REQUIRED WORK | In the copy of the lines below, leave out pictures and print everything else exactly.

### RECORDS PROVIDED

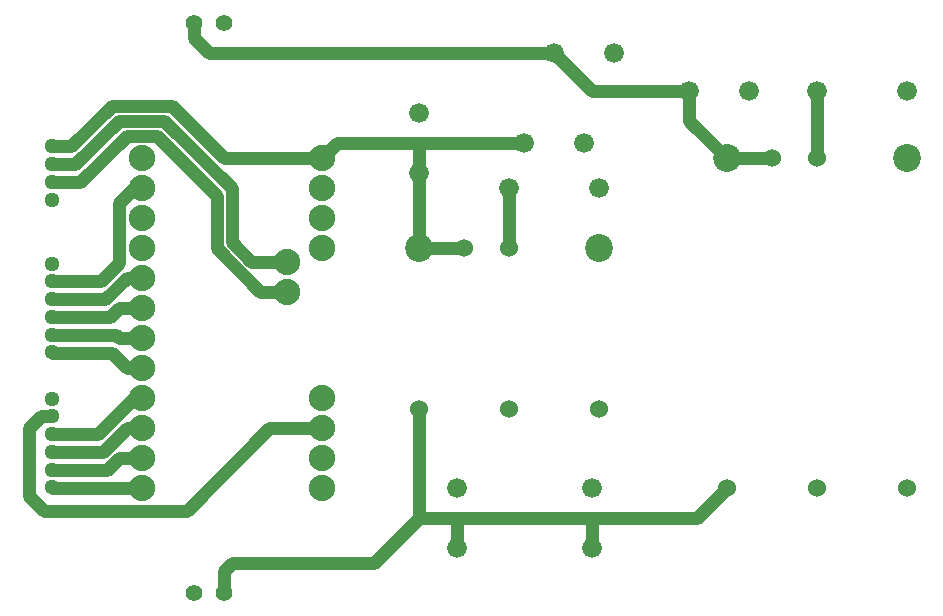
<source format=gbr>
G04 EAGLE Gerber RS-274X export*
G75*
%MOMM*%
%FSLAX34Y34*%
%LPD*%
%INBottom Copper*%
%IPPOS*%
%AMOC8*
5,1,8,0,0,1.08239X$1,22.5*%
G01*
%ADD10C,1.408000*%
%ADD11C,2.362200*%
%ADD12C,1.524000*%
%ADD13C,1.676400*%
%ADD14C,1.295400*%
%ADD15C,2.235200*%
%ADD16C,1.117600*%


D10*
X-222250Y-241300D03*
X-247650Y-241300D03*
X-247650Y241300D03*
X-222250Y241300D03*
D11*
X-57150Y50800D03*
X95250Y50800D03*
D12*
X-19050Y50800D03*
X19050Y50800D03*
X-57150Y-85598D03*
X19050Y-85598D03*
X95250Y-85598D03*
D11*
X203200Y127000D03*
X355600Y127000D03*
D12*
X241300Y127000D03*
X279400Y127000D03*
X203200Y-152400D03*
X279400Y-152400D03*
X355600Y-152400D03*
D13*
X-25400Y-203200D03*
X-25400Y-152400D03*
X88900Y-203200D03*
X88900Y-152400D03*
X171450Y184150D03*
X222250Y184150D03*
X31750Y139700D03*
X82550Y139700D03*
X57150Y215900D03*
X107950Y215900D03*
X-57150Y114300D03*
X-57150Y165100D03*
X355600Y184150D03*
X279400Y184150D03*
X95250Y101600D03*
X19050Y101600D03*
D14*
X-368300Y-121800D03*
X-368300Y-106800D03*
X-368300Y-136800D03*
X-368300Y-91800D03*
X-368300Y-151800D03*
X-368300Y-76800D03*
X-368300Y-7500D03*
X-368300Y7500D03*
X-368300Y-22500D03*
X-368300Y22500D03*
X-368300Y-37500D03*
X-368300Y37500D03*
X-368300Y106800D03*
X-368300Y121800D03*
X-368300Y91800D03*
X-368300Y136800D03*
D15*
X-292100Y127000D03*
X-292100Y101600D03*
X-292100Y0D03*
X-292100Y-25400D03*
X-292100Y-127000D03*
X-292100Y-152400D03*
X-139700Y-127000D03*
X-139700Y-76200D03*
X-139700Y50800D03*
X-139700Y101600D03*
X-139700Y127000D03*
X-168910Y39370D03*
X-168910Y13970D03*
X-292100Y-101600D03*
X-292100Y-76200D03*
X-139700Y-152400D03*
X-139700Y-101600D03*
X-292100Y50800D03*
X-292100Y76200D03*
X-139700Y76200D03*
X-292100Y-50800D03*
X-292100Y25400D03*
D16*
X-57150Y-177800D02*
X-25400Y-177800D01*
X88900Y-177800D01*
X177800Y-177800D01*
X203200Y-152400D01*
X-25400Y-177800D02*
X-25400Y-203200D01*
X88900Y-203200D02*
X88900Y-177800D01*
X-57150Y-177800D02*
X-57150Y-85598D01*
X-215900Y-215900D02*
X-222250Y-222250D01*
X-215900Y-215900D02*
X-95250Y-215900D01*
X-57150Y-177800D01*
X-222250Y-222250D02*
X-222250Y-241300D01*
X203200Y127000D02*
X241300Y127000D01*
X-234950Y215900D02*
X-247650Y228600D01*
X171450Y184150D02*
X171450Y158750D01*
X203200Y127000D01*
X171450Y184150D02*
X88900Y184150D01*
X57150Y215900D01*
X-234950Y215900D01*
X-247650Y228600D02*
X-247650Y241300D01*
X19050Y101600D02*
X19050Y50800D01*
X279400Y127000D02*
X279400Y184150D01*
X-19050Y50800D02*
X-57150Y50800D01*
X-57150Y114300D01*
X-57150Y139700D01*
X-127000Y139700D01*
X-352150Y136800D02*
X-368300Y136800D01*
X-352150Y136800D02*
X-317500Y171450D01*
X-266700Y171450D01*
X-222250Y127000D01*
X-139700Y127000D01*
X-127000Y139700D01*
X-57150Y139700D02*
X31750Y139700D01*
X-344050Y106800D02*
X-368300Y106800D01*
X-344050Y106800D02*
X-304800Y146050D01*
X-279400Y146050D01*
X-228600Y95250D01*
X-191770Y13970D02*
X-168910Y13970D01*
X-228600Y50800D02*
X-228600Y95250D01*
X-228600Y50800D02*
X-191770Y13970D01*
X-348100Y121800D02*
X-368300Y121800D01*
X-348100Y121800D02*
X-311150Y158750D01*
X-273050Y158750D01*
X-199209Y39370D02*
X-168910Y39370D01*
X-199209Y39370D02*
X-215900Y56061D01*
X-215900Y101600D01*
X-273050Y158750D01*
X-329050Y-106800D02*
X-368300Y-106800D01*
X-329050Y-106800D02*
X-298450Y-76200D01*
X-292100Y-76200D01*
X-325000Y-121800D02*
X-368300Y-121800D01*
X-325000Y-121800D02*
X-304800Y-101600D01*
X-292100Y-101600D01*
X-320950Y-136800D02*
X-368300Y-136800D01*
X-320950Y-136800D02*
X-311150Y-127000D01*
X-292100Y-127000D01*
X-292100Y-152400D02*
X-367700Y-152400D01*
X-368300Y-151800D01*
X-367700Y-38100D02*
X-368300Y-37500D01*
X-367700Y-38100D02*
X-317500Y-38100D01*
X-304800Y-50800D01*
X-292100Y-50800D01*
X-314050Y-22500D02*
X-368300Y-22500D01*
X-314050Y-22500D02*
X-311150Y-25400D01*
X-292100Y-25400D01*
X-318650Y-7500D02*
X-368300Y-7500D01*
X-318650Y-7500D02*
X-311150Y0D01*
X-292100Y0D01*
X-322700Y7500D02*
X-368300Y7500D01*
X-322700Y7500D02*
X-304800Y25400D01*
X-292100Y25400D01*
X-326750Y22500D02*
X-368300Y22500D01*
X-311150Y38100D02*
X-311150Y88900D01*
X-298450Y101600D01*
X-292100Y101600D01*
X-311150Y38100D02*
X-326750Y22500D01*
X-368300Y-91800D02*
X-377550Y-91800D01*
X-387350Y-101600D01*
X-254000Y-171450D02*
X-184150Y-101600D01*
X-139700Y-101600D01*
X-254000Y-171450D02*
X-374650Y-171450D01*
X-387350Y-158750D01*
X-387350Y-101600D01*
M02*

</source>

######

WRITTEN ANSWER |
<source format=gbr>
G04 EAGLE Gerber RS-274X export*
G75*
%MOMM*%
%FSLAX34Y34*%
%LPD*%
%INBottom Copper*%
%IPPOS*%
%AMOC8*
5,1,8,0,0,1.08239X$1,22.5*%
G01*
%ADD10C,1.408000*%
%ADD11C,2.362200*%
%ADD12C,1.524000*%
%ADD13C,1.676400*%
%ADD14C,1.295400*%
%ADD15C,2.235200*%
%ADD16C,1.117600*%


D10*
X-222250Y-241300D03*
X-247650Y-241300D03*
X-247650Y241300D03*
X-222250Y241300D03*
D11*
X-57150Y50800D03*
X95250Y50800D03*
D12*
X-19050Y50800D03*
X19050Y50800D03*
X-57150Y-85598D03*
X19050Y-85598D03*
X95250Y-85598D03*
D11*
X203200Y127000D03*
X355600Y127000D03*
D12*
X241300Y127000D03*
X279400Y127000D03*
X203200Y-152400D03*
X279400Y-152400D03*
X355600Y-152400D03*
D13*
X-25400Y-203200D03*
X-25400Y-152400D03*
X88900Y-203200D03*
X88900Y-152400D03*
X171450Y184150D03*
X222250Y184150D03*
X31750Y139700D03*
X82550Y139700D03*
X57150Y215900D03*
X107950Y215900D03*
X-57150Y114300D03*
X-57150Y165100D03*
X355600Y184150D03*
X279400Y184150D03*
X95250Y101600D03*
X19050Y101600D03*
D14*
X-368300Y-121800D03*
X-368300Y-106800D03*
X-368300Y-136800D03*
X-368300Y-91800D03*
X-368300Y-151800D03*
X-368300Y-76800D03*
X-368300Y-7500D03*
X-368300Y7500D03*
X-368300Y-22500D03*
X-368300Y22500D03*
X-368300Y-37500D03*
X-368300Y37500D03*
X-368300Y106800D03*
X-368300Y121800D03*
X-368300Y91800D03*
X-368300Y136800D03*
D15*
X-292100Y127000D03*
X-292100Y101600D03*
X-292100Y0D03*
X-292100Y-25400D03*
X-292100Y-127000D03*
X-292100Y-152400D03*
X-139700Y-127000D03*
X-139700Y-76200D03*
X-139700Y50800D03*
X-139700Y101600D03*
X-139700Y127000D03*
X-168910Y39370D03*
X-168910Y13970D03*
X-292100Y-101600D03*
X-292100Y-76200D03*
X-139700Y-152400D03*
X-139700Y-101600D03*
X-292100Y50800D03*
X-292100Y76200D03*
X-139700Y76200D03*
X-292100Y-50800D03*
X-292100Y25400D03*
D16*
X-57150Y-177800D02*
X-25400Y-177800D01*
X88900Y-177800D01*
X177800Y-177800D01*
X203200Y-152400D01*
X-25400Y-177800D02*
X-25400Y-203200D01*
X88900Y-203200D02*
X88900Y-177800D01*
X-57150Y-177800D02*
X-57150Y-85598D01*
X-215900Y-215900D02*
X-222250Y-222250D01*
X-215900Y-215900D02*
X-95250Y-215900D01*
X-57150Y-177800D01*
X-222250Y-222250D02*
X-222250Y-241300D01*
X203200Y127000D02*
X241300Y127000D01*
X-234950Y215900D02*
X-247650Y228600D01*
X171450Y184150D02*
X171450Y158750D01*
X203200Y127000D01*
X171450Y184150D02*
X88900Y184150D01*
X57150Y215900D01*
X-234950Y215900D01*
X-247650Y228600D02*
X-247650Y241300D01*
X19050Y101600D02*
X19050Y50800D01*
X279400Y127000D02*
X279400Y184150D01*
X-19050Y50800D02*
X-57150Y50800D01*
X-57150Y114300D01*
X-57150Y139700D01*
X-127000Y139700D01*
X-352150Y136800D02*
X-368300Y136800D01*
X-352150Y136800D02*
X-317500Y171450D01*
X-266700Y171450D01*
X-222250Y127000D01*
X-139700Y127000D01*
X-127000Y139700D01*
X-57150Y139700D02*
X31750Y139700D01*
X-344050Y106800D02*
X-368300Y106800D01*
X-344050Y106800D02*
X-304800Y146050D01*
X-279400Y146050D01*
X-228600Y95250D01*
X-191770Y13970D02*
X-168910Y13970D01*
X-228600Y50800D02*
X-228600Y95250D01*
X-228600Y50800D02*
X-191770Y13970D01*
X-348100Y121800D02*
X-368300Y121800D01*
X-348100Y121800D02*
X-311150Y158750D01*
X-273050Y158750D01*
X-199209Y39370D02*
X-168910Y39370D01*
X-199209Y39370D02*
X-215900Y56061D01*
X-215900Y101600D01*
X-273050Y158750D01*
X-329050Y-106800D02*
X-368300Y-106800D01*
X-329050Y-106800D02*
X-298450Y-76200D01*
X-292100Y-76200D01*
X-325000Y-121800D02*
X-368300Y-121800D01*
X-325000Y-121800D02*
X-304800Y-101600D01*
X-292100Y-101600D01*
X-320950Y-136800D02*
X-368300Y-136800D01*
X-320950Y-136800D02*
X-311150Y-127000D01*
X-292100Y-127000D01*
X-292100Y-152400D02*
X-367700Y-152400D01*
X-368300Y-151800D01*
X-367700Y-38100D02*
X-368300Y-37500D01*
X-367700Y-38100D02*
X-317500Y-38100D01*
X-304800Y-50800D01*
X-292100Y-50800D01*
X-314050Y-22500D02*
X-368300Y-22500D01*
X-314050Y-22500D02*
X-311150Y-25400D01*
X-292100Y-25400D01*
X-318650Y-7500D02*
X-368300Y-7500D01*
X-318650Y-7500D02*
X-311150Y0D01*
X-292100Y0D01*
X-322700Y7500D02*
X-368300Y7500D01*
X-322700Y7500D02*
X-304800Y25400D01*
X-292100Y25400D01*
X-326750Y22500D02*
X-368300Y22500D01*
X-311150Y38100D02*
X-311150Y88900D01*
X-298450Y101600D01*
X-292100Y101600D01*
X-311150Y38100D02*
X-326750Y22500D01*
X-368300Y-91800D02*
X-377550Y-91800D01*
X-387350Y-101600D01*
X-254000Y-171450D02*
X-184150Y-101600D01*
X-139700Y-101600D01*
X-254000Y-171450D02*
X-374650Y-171450D01*
X-387350Y-158750D01*
X-387350Y-101600D01*
M02*

</source>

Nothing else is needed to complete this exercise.